Cartum, Sudão, 14 de fevereiro de 2026, AFP – O Escritório de Direitos Humanos da ONU revelou que pelo menos 6.000 civis foram mortos durante a ofensiva do grupo paramilitar Rapid Support Forces (RSF) contra a cidade de El Fasher, na região de Darfur, em outubro do ano passado. O número, segundo o relatório, é apenas uma estimativa mínima — a quantidade real de vítimas é “indiscutivelmente muito maior”.
Os confrontos entre o Exército sudanês e o RSF começaram em abril de 2023, mergulhando o país em uma guerra devastadora. Em outubro, o RSF anunciou ter tomado o controle de El Fasher, um dos últimos redutos das forças governamentais em Darfur.
O relatório detalha que, nos três primeiros dias da ofensiva, milhares de civis foram mortos em ataques direcionados a áreas densamente povoadas, onde famílias buscavam abrigo. Entre os relatos, há casos de violência sexual cometida diante de parentes das vítimas, além de execuções sumárias e desaparecimentos forçados.

Tarefa 1 - Indique se cada afirmação concorda com a notícia sobre El Fasher e responda sim ou não, citando literalmente as palavras do texto que decidem: (a) os confrontos entre o Exército sudanês e o RSF começaram em 2023; (b) o relatório apresenta 6.000 como o número exato de civis mortos; (c) os ataques dos três primeiros dias atingiram áreas pouco povoadas.
Tarefa 2 - Prossiga a notícia sobre a ofensiva do RSF em El Fasher a partir do ponto em que ela termina.

Dados para revisão -
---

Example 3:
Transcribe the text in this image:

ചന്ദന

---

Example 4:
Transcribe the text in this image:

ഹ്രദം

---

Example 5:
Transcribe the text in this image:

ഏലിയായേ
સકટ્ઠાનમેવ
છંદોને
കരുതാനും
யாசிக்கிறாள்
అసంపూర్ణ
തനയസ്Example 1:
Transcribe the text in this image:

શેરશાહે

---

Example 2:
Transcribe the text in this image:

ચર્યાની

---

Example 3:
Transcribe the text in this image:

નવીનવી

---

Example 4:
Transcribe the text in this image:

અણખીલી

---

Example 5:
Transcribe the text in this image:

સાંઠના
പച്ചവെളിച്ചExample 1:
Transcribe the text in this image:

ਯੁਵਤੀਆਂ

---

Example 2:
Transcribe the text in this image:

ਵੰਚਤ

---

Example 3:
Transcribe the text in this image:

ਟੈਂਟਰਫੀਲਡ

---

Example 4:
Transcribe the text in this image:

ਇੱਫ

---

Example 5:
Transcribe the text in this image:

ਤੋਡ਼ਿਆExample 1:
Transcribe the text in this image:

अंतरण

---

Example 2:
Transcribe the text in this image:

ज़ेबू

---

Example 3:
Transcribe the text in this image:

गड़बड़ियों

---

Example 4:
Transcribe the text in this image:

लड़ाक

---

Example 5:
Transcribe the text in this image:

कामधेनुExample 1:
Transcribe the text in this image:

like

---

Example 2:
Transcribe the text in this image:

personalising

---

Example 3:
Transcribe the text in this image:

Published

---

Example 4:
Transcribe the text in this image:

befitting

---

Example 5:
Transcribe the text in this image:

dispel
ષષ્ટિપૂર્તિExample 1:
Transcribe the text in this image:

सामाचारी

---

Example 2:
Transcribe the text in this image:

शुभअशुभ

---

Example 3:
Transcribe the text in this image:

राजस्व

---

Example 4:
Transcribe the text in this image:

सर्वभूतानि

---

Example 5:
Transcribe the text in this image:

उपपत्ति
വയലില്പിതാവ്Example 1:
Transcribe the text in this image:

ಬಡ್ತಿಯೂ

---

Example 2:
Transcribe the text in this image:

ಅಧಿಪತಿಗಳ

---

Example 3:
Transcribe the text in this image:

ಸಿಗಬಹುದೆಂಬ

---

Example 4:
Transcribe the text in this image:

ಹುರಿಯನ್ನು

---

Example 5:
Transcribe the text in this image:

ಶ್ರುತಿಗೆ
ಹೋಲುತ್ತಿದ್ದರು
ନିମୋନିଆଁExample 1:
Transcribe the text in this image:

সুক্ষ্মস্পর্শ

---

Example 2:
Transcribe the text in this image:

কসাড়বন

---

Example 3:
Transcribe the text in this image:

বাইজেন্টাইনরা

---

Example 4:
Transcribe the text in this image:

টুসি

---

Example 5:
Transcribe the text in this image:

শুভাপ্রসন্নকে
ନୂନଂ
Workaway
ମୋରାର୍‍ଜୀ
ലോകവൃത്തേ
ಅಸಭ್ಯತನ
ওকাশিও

Espaço de resposta 1 -
(a) Sim: "Os confrontos entre o Exército sudanês e o RSF começaram em abril de 2023".
(b) Não: "O número, segundo o relatório, é apenas uma estimativa mínima".
(c) Não: "ataques direcionados a áreas densamente povoadas".

Espaço de resposta 2 -
O Alto Comissário da ONU para Direitos Humanos, Volker Türk, condenou a brutalidade da ofensiva e destacou que a impunidade histórica no Sudão alimenta ciclos contínuos de violência. Ele pediu que países interrompam imediatamente o fornecimento de armas e equipamentos militares às partes envolvidas no conflito e reforçou a necessidade urgente de um cessar-fogo.
A crise humanitária em Darfur continua a se agravar, com milhares de deslocados e relatos de fome, colapso de serviços básicos e ausência total de proteção para civis.